:: DATA FOR THIS EXERCISE ::

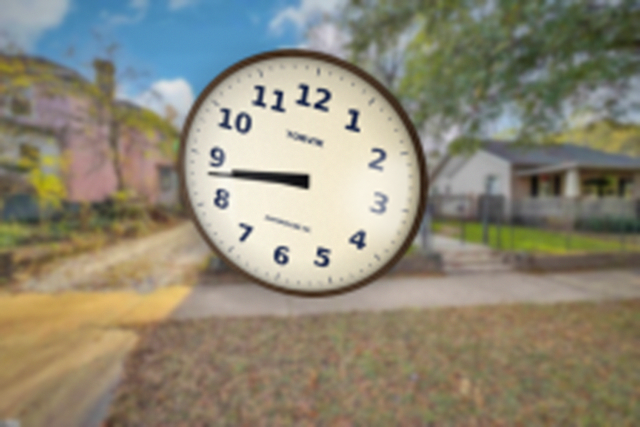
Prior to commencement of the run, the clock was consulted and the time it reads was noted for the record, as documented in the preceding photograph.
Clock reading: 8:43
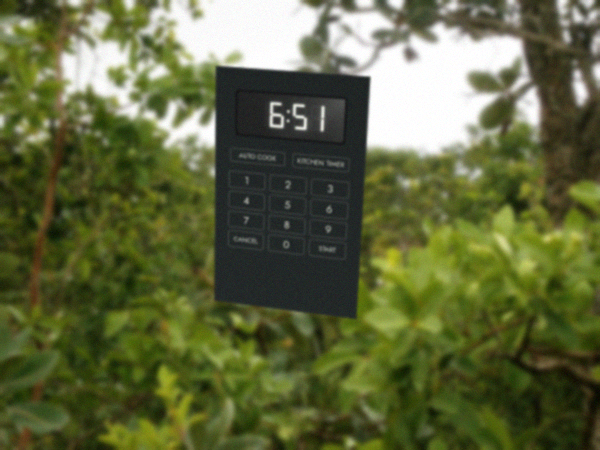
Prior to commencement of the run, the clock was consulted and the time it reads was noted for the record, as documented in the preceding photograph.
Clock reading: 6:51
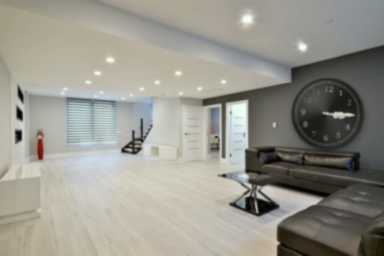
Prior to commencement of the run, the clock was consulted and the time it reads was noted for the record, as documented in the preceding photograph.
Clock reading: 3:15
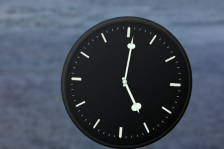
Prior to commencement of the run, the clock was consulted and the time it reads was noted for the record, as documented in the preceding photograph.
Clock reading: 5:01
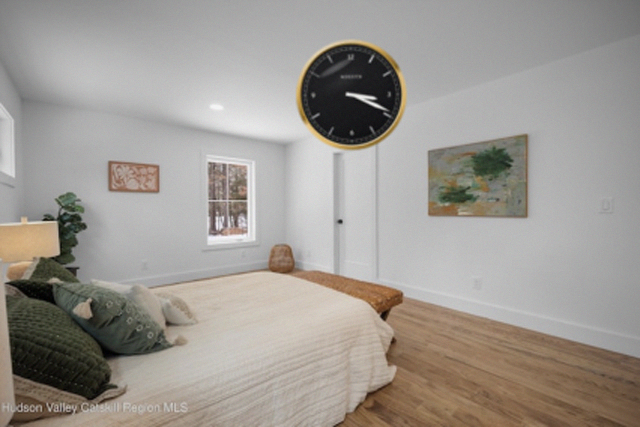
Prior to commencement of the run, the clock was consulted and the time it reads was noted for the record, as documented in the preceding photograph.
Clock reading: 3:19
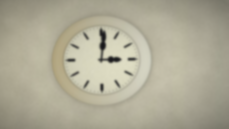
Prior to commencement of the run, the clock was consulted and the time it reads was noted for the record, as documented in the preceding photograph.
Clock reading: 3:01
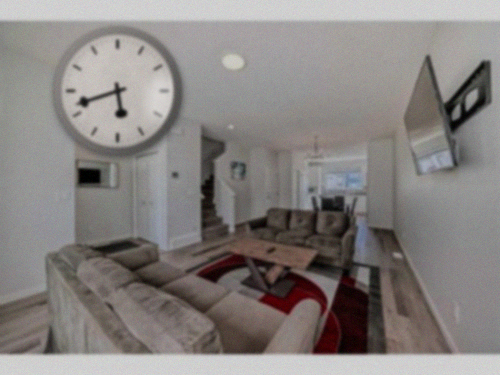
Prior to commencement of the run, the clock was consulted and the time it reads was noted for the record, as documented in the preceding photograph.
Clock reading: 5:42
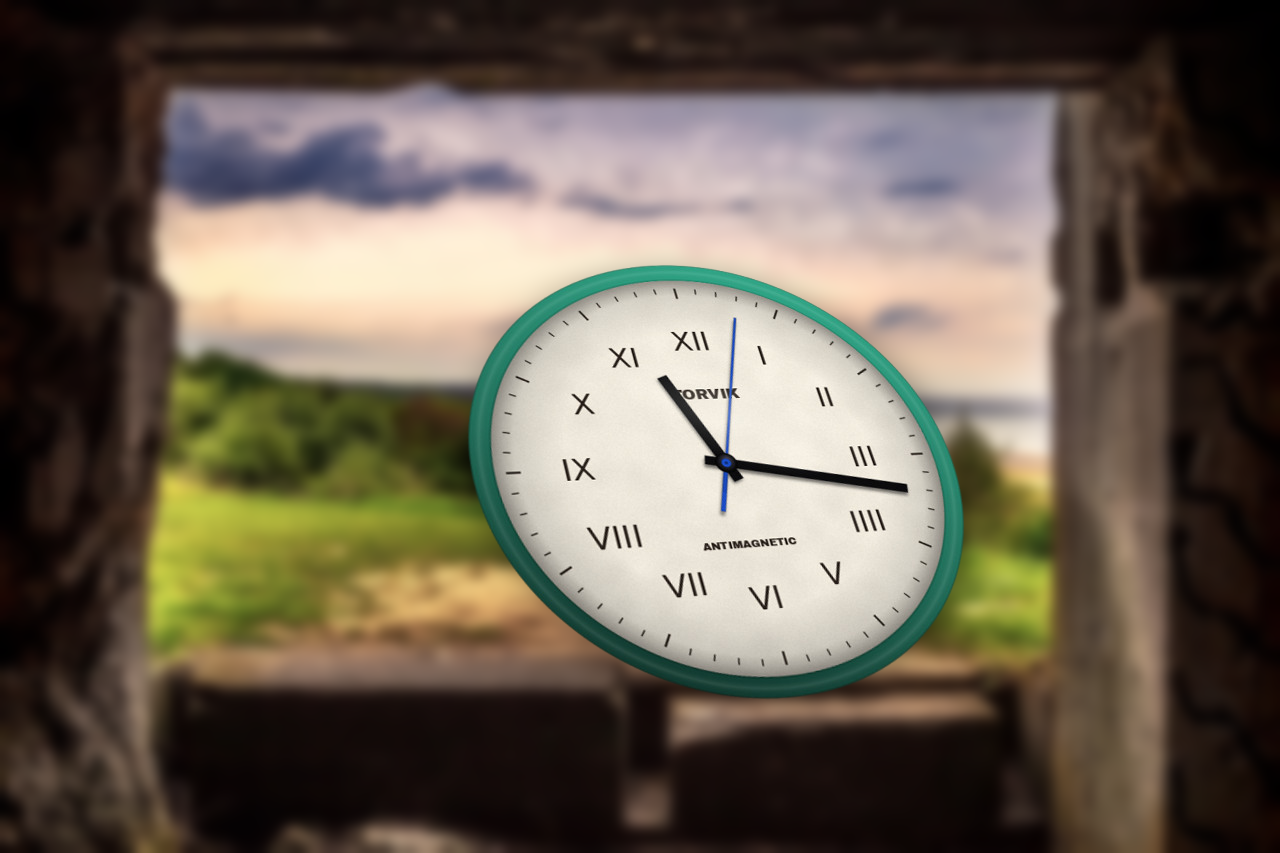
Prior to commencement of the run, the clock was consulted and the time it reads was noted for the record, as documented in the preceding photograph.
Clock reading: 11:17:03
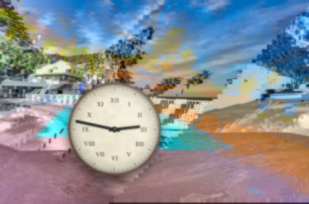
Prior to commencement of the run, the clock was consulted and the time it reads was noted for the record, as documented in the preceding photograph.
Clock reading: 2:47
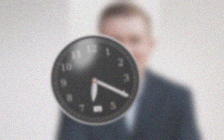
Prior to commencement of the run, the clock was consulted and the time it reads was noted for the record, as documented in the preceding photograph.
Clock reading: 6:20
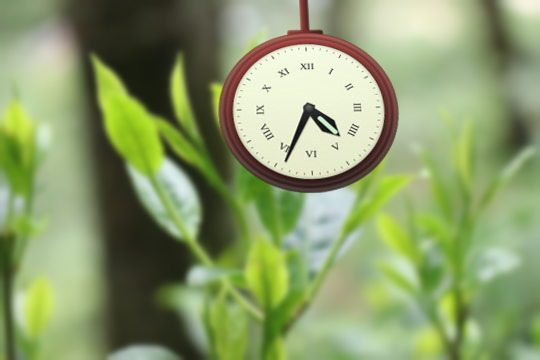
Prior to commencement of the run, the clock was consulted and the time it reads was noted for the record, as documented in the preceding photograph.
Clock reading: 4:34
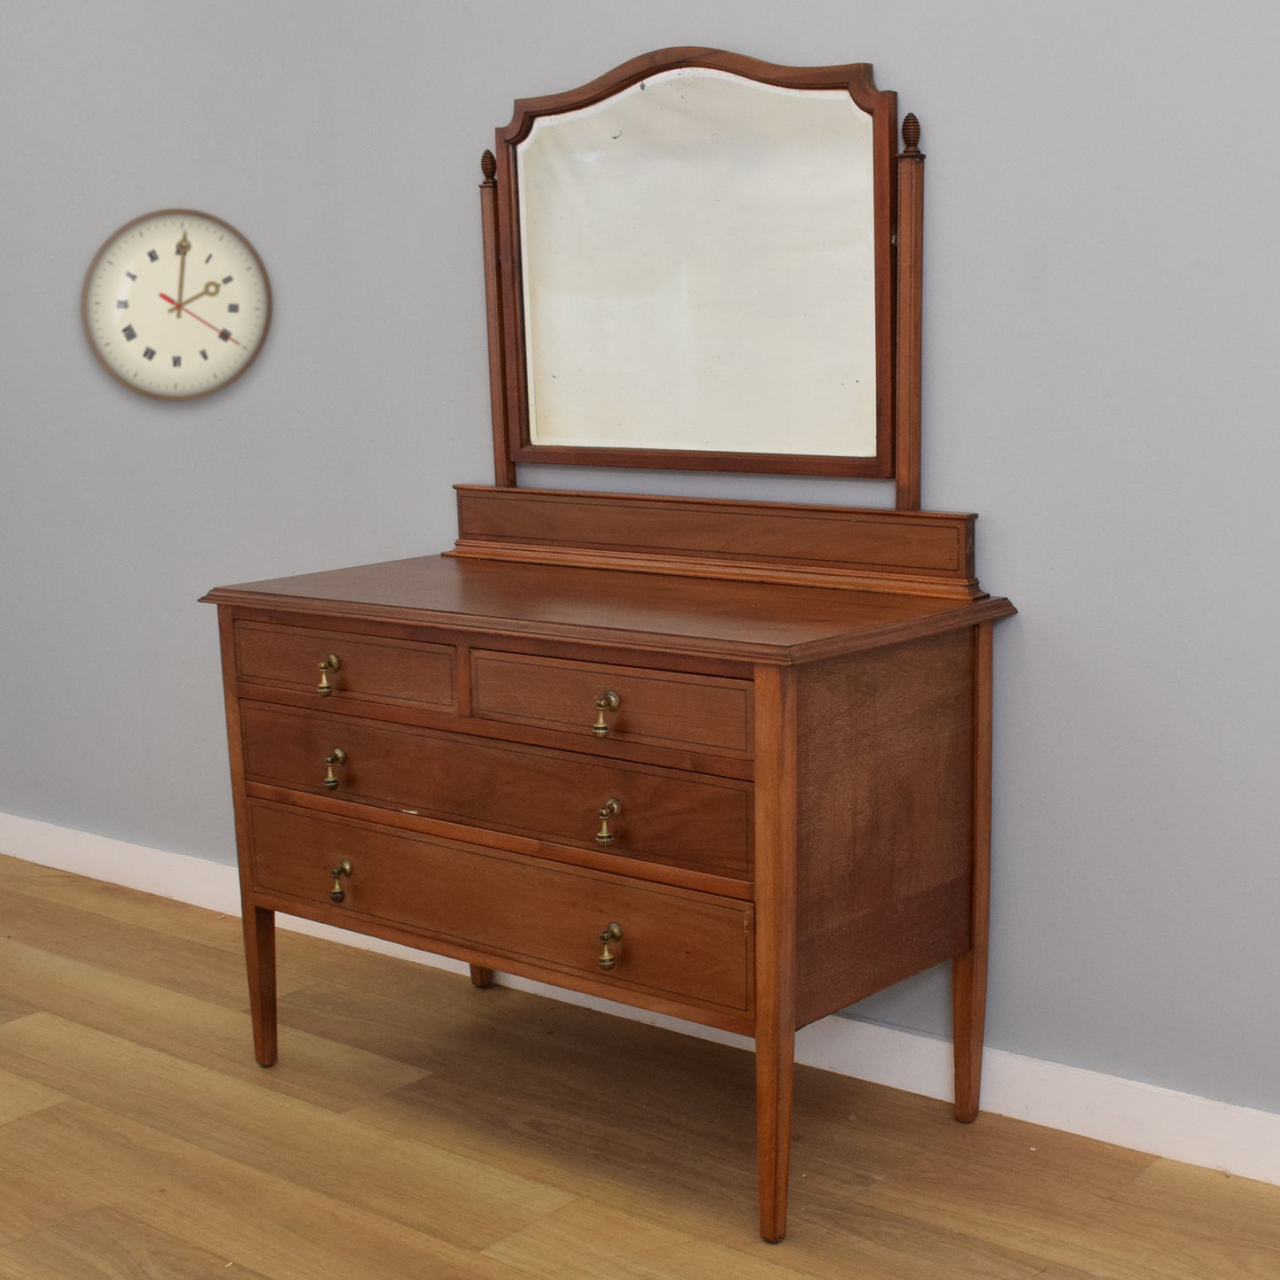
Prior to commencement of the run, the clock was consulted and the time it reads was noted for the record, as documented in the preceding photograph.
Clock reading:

:::

◆ EXERCISE OBJECTIVE:
Reproduce the text of every item above, substituting "Displayed time" for each occurrence of "Clock reading" and changing nothing else. Omit the pictures.

◆ ANSWER TO THE EXERCISE:
Prior to commencement of the run, the clock was consulted and the time it reads was noted for the record, as documented in the preceding photograph.
Displayed time: 8:43
Prior to commencement of the run, the clock was consulted and the time it reads was noted for the record, as documented in the preceding photograph.
Displayed time: 6:51
Prior to commencement of the run, the clock was consulted and the time it reads was noted for the record, as documented in the preceding photograph.
Displayed time: 3:15
Prior to commencement of the run, the clock was consulted and the time it reads was noted for the record, as documented in the preceding photograph.
Displayed time: 5:01
Prior to commencement of the run, the clock was consulted and the time it reads was noted for the record, as documented in the preceding photograph.
Displayed time: 3:19
Prior to commencement of the run, the clock was consulted and the time it reads was noted for the record, as documented in the preceding photograph.
Displayed time: 3:01
Prior to commencement of the run, the clock was consulted and the time it reads was noted for the record, as documented in the preceding photograph.
Displayed time: 5:42
Prior to commencement of the run, the clock was consulted and the time it reads was noted for the record, as documented in the preceding photograph.
Displayed time: 11:17:03
Prior to commencement of the run, the clock was consulted and the time it reads was noted for the record, as documented in the preceding photograph.
Displayed time: 2:47
Prior to commencement of the run, the clock was consulted and the time it reads was noted for the record, as documented in the preceding photograph.
Displayed time: 6:20
Prior to commencement of the run, the clock was consulted and the time it reads was noted for the record, as documented in the preceding photograph.
Displayed time: 4:34
Prior to commencement of the run, the clock was consulted and the time it reads was noted for the record, as documented in the preceding photograph.
Displayed time:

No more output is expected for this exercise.